With Love Stan: A Soldier's Letters from Vietnam to The World


Robert Kreider, PhD

 

Review date: 09/28/2007

Karen Ross Epp's book, With Love Stan: A Soldier's Letters From Vietnam To The World, is a captivating story of war at its raw, earthy, killing and being killed level of war-the story told by a 19-year old infantryman (a grunt), a fun-loving Iowa farm boy just out of high school. On October 20, 1969, Stan Ross was killed in action. Reading With Love Stan on the heals of watching Ken Burn's documentary of World War I, "The War," I was jolted by the striking parallelism of two wars at their elemental infantryman base. This, too, is an Ernie Pyle, Bill Mauldin kind of story.

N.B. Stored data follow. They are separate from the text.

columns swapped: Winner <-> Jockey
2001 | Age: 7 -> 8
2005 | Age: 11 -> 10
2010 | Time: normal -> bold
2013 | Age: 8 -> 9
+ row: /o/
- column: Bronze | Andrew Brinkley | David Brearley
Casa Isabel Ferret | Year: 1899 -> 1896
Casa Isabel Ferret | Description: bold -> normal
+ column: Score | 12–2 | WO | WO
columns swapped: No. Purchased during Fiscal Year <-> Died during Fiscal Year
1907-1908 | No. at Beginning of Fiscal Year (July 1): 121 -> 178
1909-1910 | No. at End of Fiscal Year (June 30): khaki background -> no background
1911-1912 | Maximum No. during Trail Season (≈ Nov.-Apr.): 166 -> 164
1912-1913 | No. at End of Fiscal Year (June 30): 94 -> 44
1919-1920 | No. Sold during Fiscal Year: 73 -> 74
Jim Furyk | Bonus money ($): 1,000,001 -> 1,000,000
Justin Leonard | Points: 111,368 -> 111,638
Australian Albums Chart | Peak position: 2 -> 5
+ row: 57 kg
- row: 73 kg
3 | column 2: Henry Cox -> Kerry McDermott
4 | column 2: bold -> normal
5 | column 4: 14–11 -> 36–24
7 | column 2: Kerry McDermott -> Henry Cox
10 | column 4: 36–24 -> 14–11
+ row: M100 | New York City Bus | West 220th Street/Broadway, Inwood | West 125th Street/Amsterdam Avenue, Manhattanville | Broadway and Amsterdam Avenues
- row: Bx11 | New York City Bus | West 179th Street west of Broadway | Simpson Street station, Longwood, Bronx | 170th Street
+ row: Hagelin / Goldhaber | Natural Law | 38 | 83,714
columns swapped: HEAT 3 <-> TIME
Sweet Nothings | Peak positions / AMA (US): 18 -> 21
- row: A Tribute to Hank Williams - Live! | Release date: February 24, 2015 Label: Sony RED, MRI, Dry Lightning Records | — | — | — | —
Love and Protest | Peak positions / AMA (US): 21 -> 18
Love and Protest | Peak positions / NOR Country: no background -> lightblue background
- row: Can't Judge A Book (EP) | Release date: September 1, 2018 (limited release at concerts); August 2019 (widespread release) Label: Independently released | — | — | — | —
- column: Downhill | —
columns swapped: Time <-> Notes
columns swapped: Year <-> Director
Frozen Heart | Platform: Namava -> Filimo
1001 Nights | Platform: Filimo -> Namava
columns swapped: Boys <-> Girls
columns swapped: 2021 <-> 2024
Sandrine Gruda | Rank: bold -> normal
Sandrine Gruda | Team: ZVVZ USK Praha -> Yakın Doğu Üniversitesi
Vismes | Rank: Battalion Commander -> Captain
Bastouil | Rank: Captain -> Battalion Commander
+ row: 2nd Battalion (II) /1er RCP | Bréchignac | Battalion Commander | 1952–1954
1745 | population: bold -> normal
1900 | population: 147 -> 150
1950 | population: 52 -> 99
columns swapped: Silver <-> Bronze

Stan's sister Karen in her editing deftly splices into the flow of Stan's letters also excepts from writings of other soldiers in the killing fields of Vietnam. Here is not only a war journal, but a sensitive portrait of an Iowa Farm family lovingly identified with their son and brother: youth longing for home, letters serving as an "lifeline to sanity," photos in the wallet acquiring iconic value, home front flashbacks that give war a startling context. One also senses the alienation of the grunts toward generals and their infalated rhetoric and military dismissed as in soft jobs in the rear. Karen Ross is to be congratulated for giving voice to Vietnam War's voiceless. I have read dozen of books on Vietnam, I rank With Love Stan among ones at the top.